For a moment in the mid 1980s, Robert Harmon seemed like the great hope among new American directors. His The Hitcher (1986) still stands up as an exciting, mysterious, superbly crafted tale of senseless violence on the lonely, open road.

But Harmon's fledgling career ran out of steam quickly. In recent years, he has made something of a comeback to regular work, with They (2002) and Highwaymen. But even the best moments of his latest effort merely recall the glory days of The Hitcher.

The fanciful story of Highwaymen will, for many viewers, evoke the pleasant memory of Spielberg's little gem Duel (1971), although it is closer in its details to another telemovie, Abel Ferrara's The Gladiator (1987).

Fittingly for the actor who incarnated Jesus Christ for Mel Gibson, Jim Caveizel here plays Rennie, a hero in the Mad Max mould, bent on revenge. His nemesis is the deranged serial killer Fargo (Colm Feore). The physical disability that Fargo inherited from an earlier stoush with Rennie has inspired him to turn his wheelchair into a Cadillac Eldorado death-machine.

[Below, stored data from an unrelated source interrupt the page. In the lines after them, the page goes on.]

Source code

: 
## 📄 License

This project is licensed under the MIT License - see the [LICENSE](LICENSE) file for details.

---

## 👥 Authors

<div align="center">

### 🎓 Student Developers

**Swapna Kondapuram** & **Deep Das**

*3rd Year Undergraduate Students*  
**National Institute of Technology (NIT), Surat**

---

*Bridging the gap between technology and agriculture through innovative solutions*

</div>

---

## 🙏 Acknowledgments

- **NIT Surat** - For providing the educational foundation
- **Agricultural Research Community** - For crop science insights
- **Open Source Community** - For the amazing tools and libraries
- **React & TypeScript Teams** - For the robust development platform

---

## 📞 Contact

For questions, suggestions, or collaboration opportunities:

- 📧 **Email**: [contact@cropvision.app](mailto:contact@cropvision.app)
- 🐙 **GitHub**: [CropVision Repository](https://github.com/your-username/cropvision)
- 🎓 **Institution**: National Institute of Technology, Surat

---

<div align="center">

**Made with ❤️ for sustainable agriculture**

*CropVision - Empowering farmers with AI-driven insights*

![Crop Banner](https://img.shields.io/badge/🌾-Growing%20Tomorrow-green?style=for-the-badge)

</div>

Highwaymen lurches in various directions, but never coheres into a satisfying whole. A mystery element is introduced early but quickly discarded. Molly (Rhona Mitra), the woman who becomes the token between the warring men is provided with her own psychological trauma – she cannot drive – but never becomes a terribly engaging character.

And, in an almost obligatory element for contemporary action movies, the hero's revenge quest raises underwhelming moral questions. Is he going too far? Is he falling in love with the violent thrill of it all? Is he (shudder) really only a mirror-image of the bad guy?

The action set-pieces are, all the same, pretty impressive. What Harmon pioneered in 1986 – taking the filmic language of such scenes to an experimental, almost abstract level – has become awfully standardised in commercial cinema. It is good to be reminded of how well it can be done.